Chatterbox

Yasser Arafat and George Washington: How To Tell Them Apart

To Prince Bandar, all revolutionaries look alike.

In an April 5 Washington Post op-ed, Bandar bin Sultan, the longtime Saudi ambassador to the United States, compares Yasser Arafat to George Washington. Here’s the relevant passage:

I acknowledge that the Palestinians’ greatest crime is their insistence on resisting the military occupation of their country. This strange principle of resistance to military occupation of one’s country seems to be difficult for many American political, intellectual and media elite to comprehend—even though it has been practiced by others in the past, such as Nelson Mandela in South Africa under apartheid and Gen. George Washington during British colonial rule, and even Menachem Begin during the British Mandate of Palestine.These leaders from different countries and different continents share one thing in common. They were all labeled as terrorists by the occupying military force at the time. So what is the real crime, when the Palestinians resist the Israeli military occupation of their country?

Chatterbox will leave it to Israelis and South Africans to quarrel with Prince Bandar’s comparison of Arafat to Menachem Begin and Nelson Mandela. He will further set aside all controversies about where Israel’s borders lie and the obvious point that a sustained terrorist attack on your country entitles your military to retaliate. (Whether Israel’s military response to the Palestinian suicide bombings is likely to help resolve things is another, much more difficult question.) Sweeping these momentous issues out of the way, Chatterbox will focus on Bandar’s extremely faulty conceit that Yasser Arafat is some sort of reincarnated George Washington.

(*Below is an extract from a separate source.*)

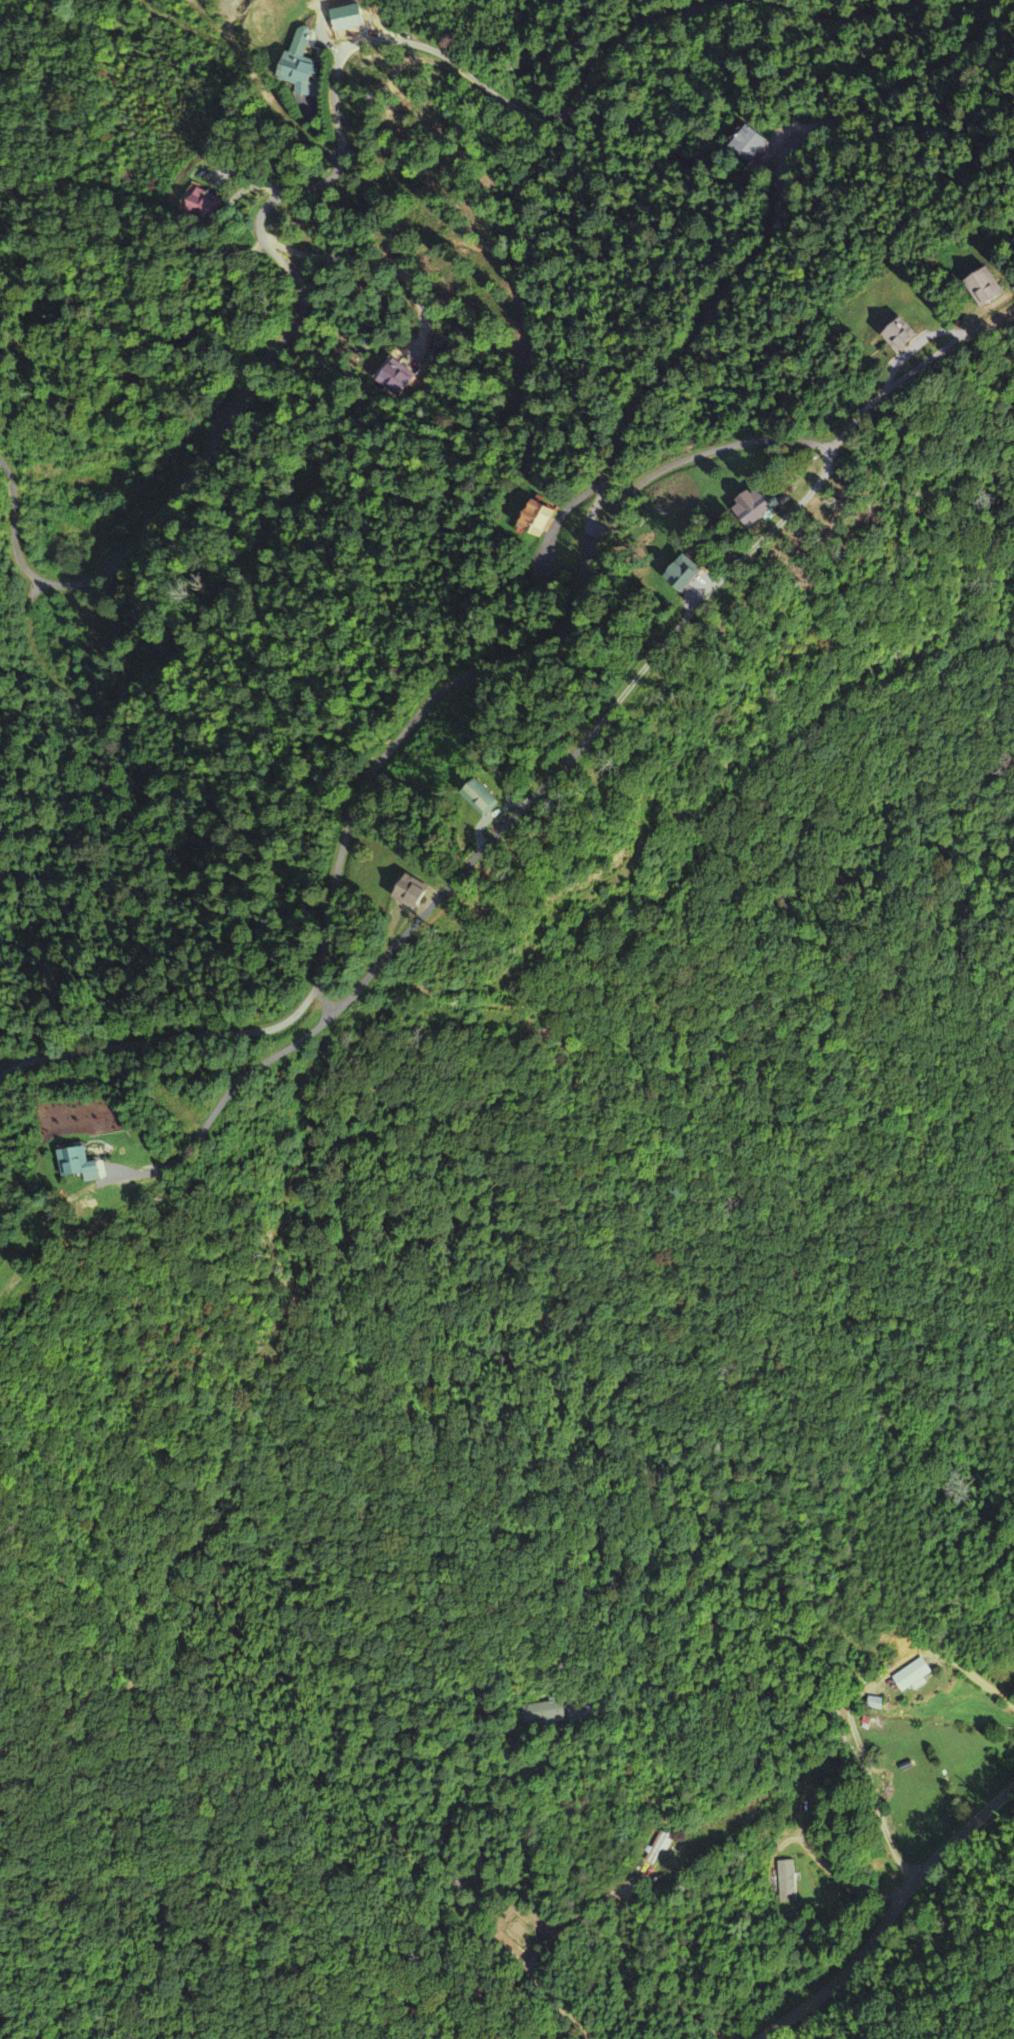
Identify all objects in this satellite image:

Point 1: During the Revolutionary War, America was not under (British) military occupation. Rather, what we now call the United States was a British colony. The Revolutionary War wasn’t fought to kick foreigners out; it was fought to break off one portion of Great Britain and turn it into a new nation. There may somewhere be people who believe that Palestinians are like the American colonists who revolted against their sovereign. But to think so requires you to believe that Israel previously maintained sovereignty over the West Bank, a point that no Palestinian is likely to concede.

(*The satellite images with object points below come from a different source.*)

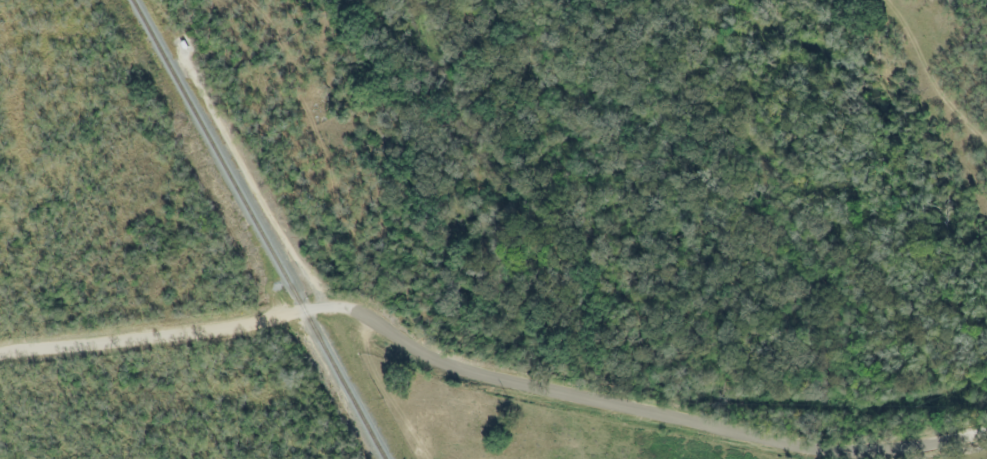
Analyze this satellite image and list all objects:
river: (902, 158)
railway: (254, 229)
road: (480, 371)
road: (979, 433)

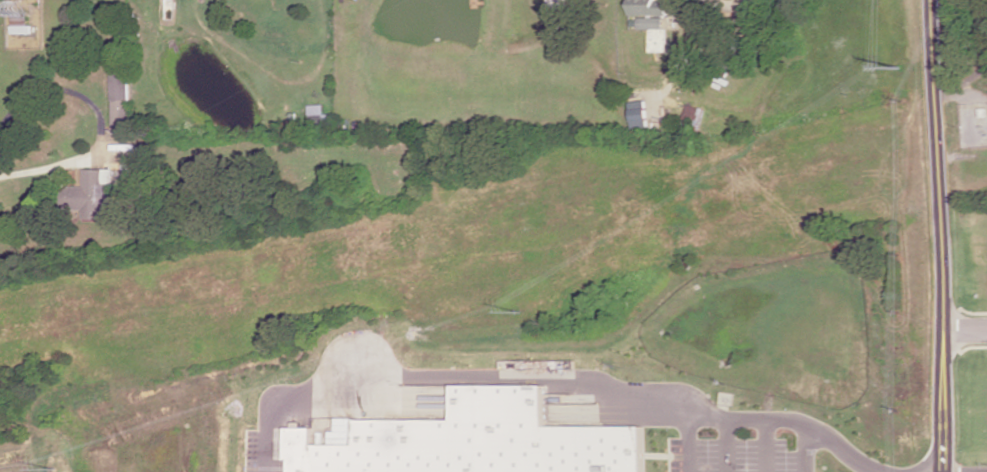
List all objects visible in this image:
building: (648, 7)
building: (652, 22)
power tower: (901, 68)
road: (963, 76)
building: (118, 101)
building: (637, 113)
building: (694, 113)
building: (316, 114)
road: (99, 118)
building: (90, 192)
road: (940, 235)
power tower: (528, 309)
road: (964, 334)
road: (460, 378)
building: (563, 411)
road: (783, 425)
building: (483, 440)
road: (688, 448)
road: (728, 448)
road: (763, 448)
road: (802, 449)
parking lot: (254, 453)
parking lot: (741, 456)
power tower: (56, 465)

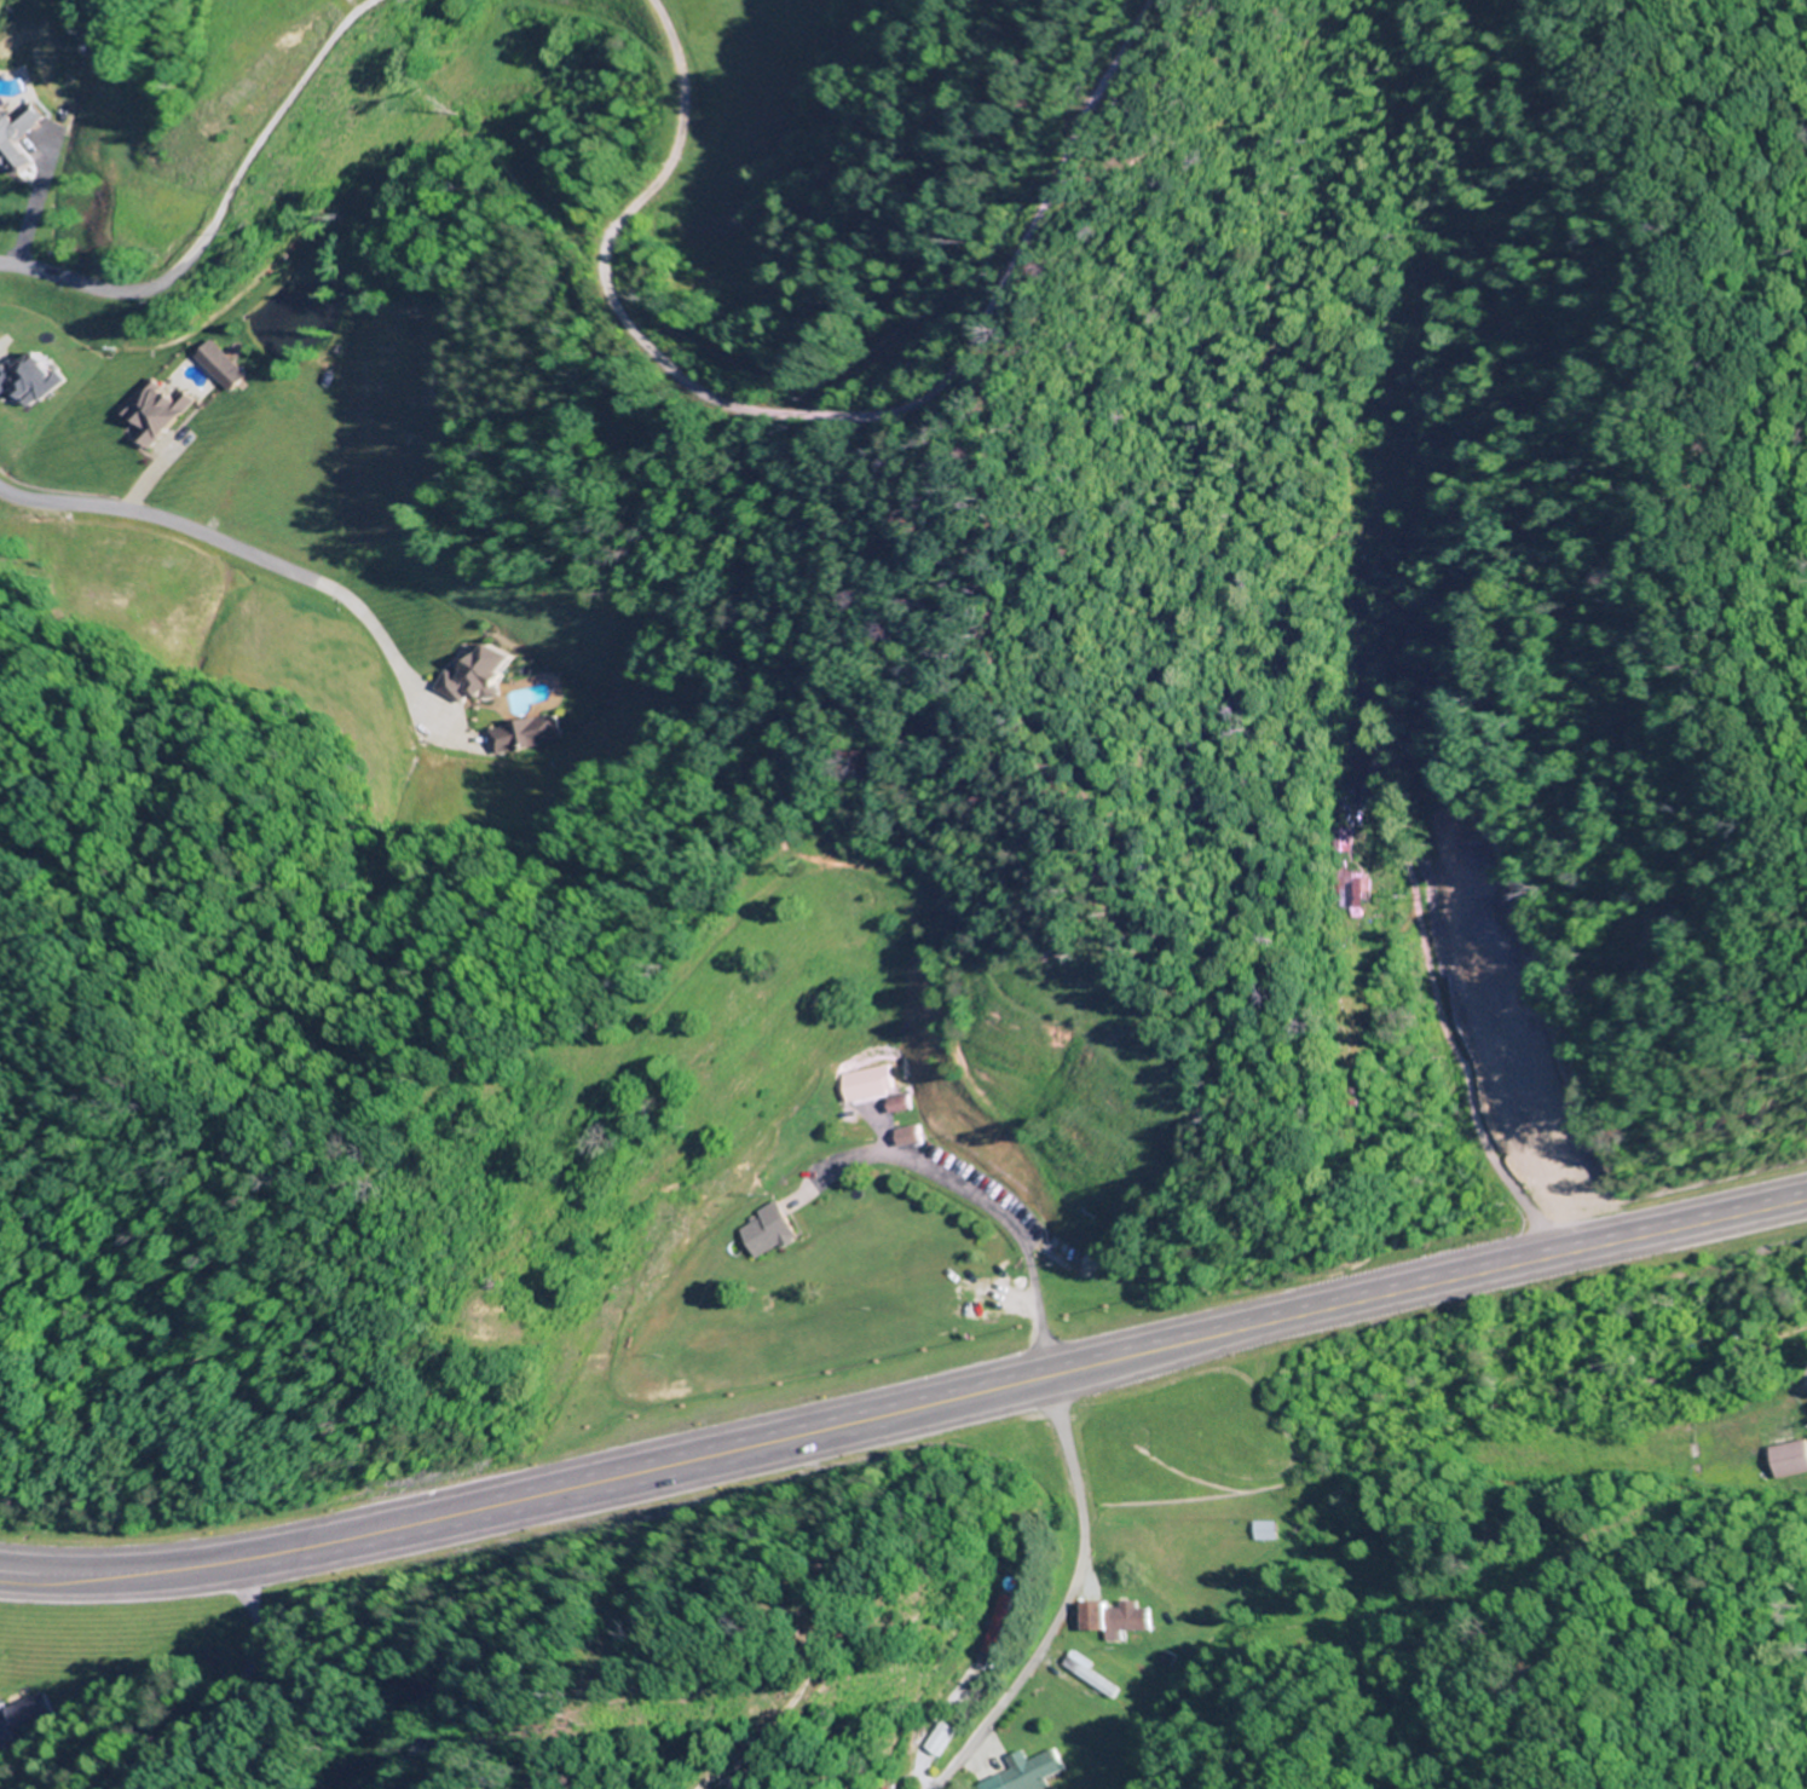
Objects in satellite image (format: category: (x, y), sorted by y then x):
road: (226, 216)
building: (219, 366)
building: (156, 411)
road: (824, 419)
road: (216, 547)
road: (415, 677)
building: (1352, 895)
road: (1404, 902)
road: (1400, 979)
building: (852, 1084)
building: (1491, 1086)
building: (888, 1104)
building: (759, 1232)
road: (907, 1419)
building: (1782, 1459)
building: (1256, 1530)
road: (1061, 1607)
building: (1109, 1618)
building: (994, 1623)
building: (1080, 1675)
building: (431, 1704)
building: (25, 1716)
building: (1016, 1772)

Point 2: George Washington was never labeled a terrorist. The preferred Tory epithet was “traitor.” Washington and the Revolutionary Army were denounced for taking up arms against Britain, but that was a matter of soldiers killing soldiers. Did Washington massacre civilians? Chatterbox posed this question to Joshua Micah Marshall, who, in addition to publishing one of the better political Weblogs, is a Ph.D. candidate in American history at Brown University, specializing in Colonial and Revolutionary history. “There is some evidence of killing of civilians during the Revolutionary War,” Marshall conceded, “particularly in what was the Deep South.” The killing, he said, was done by local self-styled militias on both sides. But “I know of no evidence connecting Washington or the Revolutionary Army to the intentional killing of civilians.” (Important caveat: It’s very possible members of the Revolutionary Army massacred Native American civilians, just as Native Americans massacred many colonists. But the Revolutionary War wasn’t fought against Native Americans, it was fought against the British, so when Marshall says “civilians” he means “civilian Loyalists.”) By contrast, there is lots of evidence connecting Yasser Arafat and Al-Fatah to the killing of civilians. To put it another way: In the Americans’ struggle for freedom, a radical was someone who dumped tea in Boston Harbor. In the Palestinians’ struggle for freedom, a radical is someone who straps on a bomb and blows up Israeli children.

Point 3: America fought its revolution in order to create freedom and democracy. Maybe Prince Bandar thinks a new Palestinian state will be as solicitous of individual rights as its neighbor to the west. But if he does, he doesn’t have much company. And as a member of the royal family in one of the least free nations on earth, he isn’t likely to press the point.

Point 4: The closest thing to “military occupation” that the United States has ever seen was Reconstruction. But this comparison is not flattering to the Palestinians. The North “occupied” the defeated South because the South was trying to disenfranchise Negroes. When the occupation ended, Jim Crow was born.

We may now resume our discussion of the awful events in the Middle East. But please, let’s hear no more of George Washington.